Pour cacher leurs mensonges, les dirigeants d’Outcome ont ensuite falsifié des études indépendantes censées mesurer le retour sur investissement (ROI) des campagnes publicitaires. Dans un exemple cité par la SEC, ils assuraient qu’une campagne avait généré deux millions de dollars de chiffre d’affaires additionnel pour un laboratoire, quand l’estimation initiale du cabinet qu’elle avait mandaté ne se chiffrait qu’à 116.000 dollars.

Et ce n’est pas tout : dans le cadre de leur levée de fonds, les responsables de la start-up ont communiqué des données falsifiées aux investisseurs, faisant apparaître un chiffre d’affaires artificiellement gonflé.
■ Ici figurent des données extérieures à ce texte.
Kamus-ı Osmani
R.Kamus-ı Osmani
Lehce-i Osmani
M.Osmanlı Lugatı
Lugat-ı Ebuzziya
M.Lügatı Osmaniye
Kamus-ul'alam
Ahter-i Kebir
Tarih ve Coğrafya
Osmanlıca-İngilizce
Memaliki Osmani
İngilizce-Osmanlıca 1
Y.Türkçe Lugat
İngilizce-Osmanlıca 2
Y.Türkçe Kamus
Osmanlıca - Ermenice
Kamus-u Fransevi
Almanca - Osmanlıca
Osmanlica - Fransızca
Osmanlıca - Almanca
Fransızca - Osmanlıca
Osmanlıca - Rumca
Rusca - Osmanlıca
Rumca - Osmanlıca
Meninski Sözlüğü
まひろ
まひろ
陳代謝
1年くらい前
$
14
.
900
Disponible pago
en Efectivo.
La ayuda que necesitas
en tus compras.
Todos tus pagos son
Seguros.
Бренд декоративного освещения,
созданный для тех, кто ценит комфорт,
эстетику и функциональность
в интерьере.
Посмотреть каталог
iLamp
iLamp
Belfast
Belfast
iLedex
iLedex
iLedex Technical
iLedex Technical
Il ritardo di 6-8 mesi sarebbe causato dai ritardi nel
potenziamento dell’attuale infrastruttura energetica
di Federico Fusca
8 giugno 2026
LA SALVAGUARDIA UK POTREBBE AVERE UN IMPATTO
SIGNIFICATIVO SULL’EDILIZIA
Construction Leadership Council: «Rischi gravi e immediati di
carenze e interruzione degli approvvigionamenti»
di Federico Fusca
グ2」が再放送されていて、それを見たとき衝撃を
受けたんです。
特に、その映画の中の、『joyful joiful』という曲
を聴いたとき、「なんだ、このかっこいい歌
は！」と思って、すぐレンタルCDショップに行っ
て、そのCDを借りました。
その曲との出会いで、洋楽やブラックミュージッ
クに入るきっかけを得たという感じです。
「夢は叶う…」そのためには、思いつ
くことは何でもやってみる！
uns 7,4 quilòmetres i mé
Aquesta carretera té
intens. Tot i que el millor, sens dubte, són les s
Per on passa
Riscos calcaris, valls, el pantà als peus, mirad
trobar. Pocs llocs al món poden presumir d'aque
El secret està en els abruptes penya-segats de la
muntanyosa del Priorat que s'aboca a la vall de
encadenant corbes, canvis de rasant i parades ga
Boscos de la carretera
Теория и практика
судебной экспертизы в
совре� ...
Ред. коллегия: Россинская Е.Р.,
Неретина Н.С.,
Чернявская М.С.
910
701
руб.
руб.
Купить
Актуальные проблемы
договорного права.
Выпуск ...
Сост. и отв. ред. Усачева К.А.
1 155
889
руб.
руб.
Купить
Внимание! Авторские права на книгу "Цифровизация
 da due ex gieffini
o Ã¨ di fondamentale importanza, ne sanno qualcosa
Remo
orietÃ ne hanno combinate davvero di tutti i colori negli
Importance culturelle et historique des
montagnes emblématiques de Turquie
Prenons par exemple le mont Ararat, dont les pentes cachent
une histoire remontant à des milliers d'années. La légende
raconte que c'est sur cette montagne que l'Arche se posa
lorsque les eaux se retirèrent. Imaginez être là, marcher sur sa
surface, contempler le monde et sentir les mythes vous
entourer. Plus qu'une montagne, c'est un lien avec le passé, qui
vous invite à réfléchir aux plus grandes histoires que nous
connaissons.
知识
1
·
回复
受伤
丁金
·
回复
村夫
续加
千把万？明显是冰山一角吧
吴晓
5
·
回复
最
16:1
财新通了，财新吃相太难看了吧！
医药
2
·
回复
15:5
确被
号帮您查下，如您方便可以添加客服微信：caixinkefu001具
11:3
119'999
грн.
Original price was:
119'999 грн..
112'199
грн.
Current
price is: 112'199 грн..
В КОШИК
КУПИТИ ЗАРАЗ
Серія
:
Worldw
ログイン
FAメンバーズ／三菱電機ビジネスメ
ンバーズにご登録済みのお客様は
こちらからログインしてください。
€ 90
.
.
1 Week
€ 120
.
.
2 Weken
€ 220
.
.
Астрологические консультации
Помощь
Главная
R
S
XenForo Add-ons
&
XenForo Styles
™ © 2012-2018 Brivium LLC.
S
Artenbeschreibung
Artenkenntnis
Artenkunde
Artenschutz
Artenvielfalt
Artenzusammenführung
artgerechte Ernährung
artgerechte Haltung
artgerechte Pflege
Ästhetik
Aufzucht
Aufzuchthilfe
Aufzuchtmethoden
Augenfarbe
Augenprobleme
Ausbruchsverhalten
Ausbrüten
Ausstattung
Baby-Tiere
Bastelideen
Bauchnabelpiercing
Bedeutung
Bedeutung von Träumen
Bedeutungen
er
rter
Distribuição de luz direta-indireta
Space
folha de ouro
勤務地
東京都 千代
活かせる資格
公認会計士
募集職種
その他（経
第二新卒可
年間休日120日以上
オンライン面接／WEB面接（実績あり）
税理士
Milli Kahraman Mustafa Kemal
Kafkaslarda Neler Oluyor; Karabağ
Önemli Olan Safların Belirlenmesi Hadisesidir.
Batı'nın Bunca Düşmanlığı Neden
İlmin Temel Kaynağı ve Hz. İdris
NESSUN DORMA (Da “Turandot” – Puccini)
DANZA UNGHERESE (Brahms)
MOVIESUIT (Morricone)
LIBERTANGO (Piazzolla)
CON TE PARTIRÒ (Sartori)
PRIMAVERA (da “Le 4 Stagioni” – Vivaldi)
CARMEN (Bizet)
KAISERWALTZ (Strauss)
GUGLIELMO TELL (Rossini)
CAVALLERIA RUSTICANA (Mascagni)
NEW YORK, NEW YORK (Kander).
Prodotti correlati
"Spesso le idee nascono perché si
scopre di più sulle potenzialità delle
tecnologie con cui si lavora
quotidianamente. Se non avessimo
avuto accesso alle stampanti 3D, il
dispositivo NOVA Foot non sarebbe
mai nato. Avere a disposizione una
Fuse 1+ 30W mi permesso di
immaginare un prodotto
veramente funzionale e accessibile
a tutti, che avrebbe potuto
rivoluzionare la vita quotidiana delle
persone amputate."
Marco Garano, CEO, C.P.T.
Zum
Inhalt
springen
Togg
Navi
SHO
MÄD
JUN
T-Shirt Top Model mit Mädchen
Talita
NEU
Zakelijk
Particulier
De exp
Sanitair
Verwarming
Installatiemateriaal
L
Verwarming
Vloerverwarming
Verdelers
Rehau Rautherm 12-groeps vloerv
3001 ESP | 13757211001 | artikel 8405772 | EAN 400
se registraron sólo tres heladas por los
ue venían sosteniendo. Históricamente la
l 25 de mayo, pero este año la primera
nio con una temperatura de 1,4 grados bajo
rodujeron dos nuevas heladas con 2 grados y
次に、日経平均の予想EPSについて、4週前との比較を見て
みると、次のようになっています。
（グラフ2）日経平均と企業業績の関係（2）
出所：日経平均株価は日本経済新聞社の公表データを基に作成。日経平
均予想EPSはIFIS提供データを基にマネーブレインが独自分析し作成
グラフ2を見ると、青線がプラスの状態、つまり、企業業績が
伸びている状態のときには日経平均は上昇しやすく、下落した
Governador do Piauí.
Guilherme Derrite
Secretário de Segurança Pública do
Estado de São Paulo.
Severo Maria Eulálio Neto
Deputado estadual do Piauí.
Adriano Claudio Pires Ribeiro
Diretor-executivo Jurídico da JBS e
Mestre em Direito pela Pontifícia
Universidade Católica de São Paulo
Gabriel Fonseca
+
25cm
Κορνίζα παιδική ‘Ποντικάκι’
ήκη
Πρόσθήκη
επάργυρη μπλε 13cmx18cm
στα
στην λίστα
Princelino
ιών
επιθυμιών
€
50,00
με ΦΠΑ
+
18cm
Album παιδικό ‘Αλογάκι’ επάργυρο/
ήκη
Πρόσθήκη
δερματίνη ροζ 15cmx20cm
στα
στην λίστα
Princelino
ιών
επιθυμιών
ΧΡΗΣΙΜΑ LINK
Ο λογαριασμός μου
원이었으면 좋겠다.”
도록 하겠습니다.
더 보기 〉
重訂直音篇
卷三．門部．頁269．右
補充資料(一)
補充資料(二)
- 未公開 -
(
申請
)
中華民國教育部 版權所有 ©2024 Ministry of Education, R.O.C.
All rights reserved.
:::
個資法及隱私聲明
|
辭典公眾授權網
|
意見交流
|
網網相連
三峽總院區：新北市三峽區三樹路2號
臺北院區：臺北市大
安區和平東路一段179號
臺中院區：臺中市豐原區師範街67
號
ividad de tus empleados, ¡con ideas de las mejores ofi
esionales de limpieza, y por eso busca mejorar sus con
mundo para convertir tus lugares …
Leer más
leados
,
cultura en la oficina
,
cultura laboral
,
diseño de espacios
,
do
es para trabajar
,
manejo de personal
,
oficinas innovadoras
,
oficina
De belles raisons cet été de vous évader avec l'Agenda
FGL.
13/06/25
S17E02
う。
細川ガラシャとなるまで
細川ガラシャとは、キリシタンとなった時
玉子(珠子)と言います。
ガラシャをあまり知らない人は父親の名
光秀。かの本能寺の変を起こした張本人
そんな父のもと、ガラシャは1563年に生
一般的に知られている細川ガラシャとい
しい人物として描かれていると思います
Ils ont aussi fourni de fausses études, qui montraient que les publicités affichées sur leurs écrans permettaient de générer des ROI plus élevés que les autres types d’annonces médicales.

Théranos, Nikola, Frank...

Outre Rishi Shah et Shradha Agarwal, l’ancien directeur financier d’Outcome a également été reconnu coupable. Trois autres personnes avaient décidé de plaider coupables. Elles encourent des peines de prison bien moins longues.

Cette affaire intervient après la condamnation d’Elizabeth Holmes, la fondatrice de la start-up d’analyse de sang Theranos, à onze ans de prison. L’an passé, Trevor Milon, l’ancien patron du fabricant de voitures électriques Nikola, a aussi été reconnu coupable de fraude. Et début avril, l’entrepreneuse Charlie Javice a été inculpée pour le même motif après la vente de sa start-up Frank à la banque JPMorgan Chase.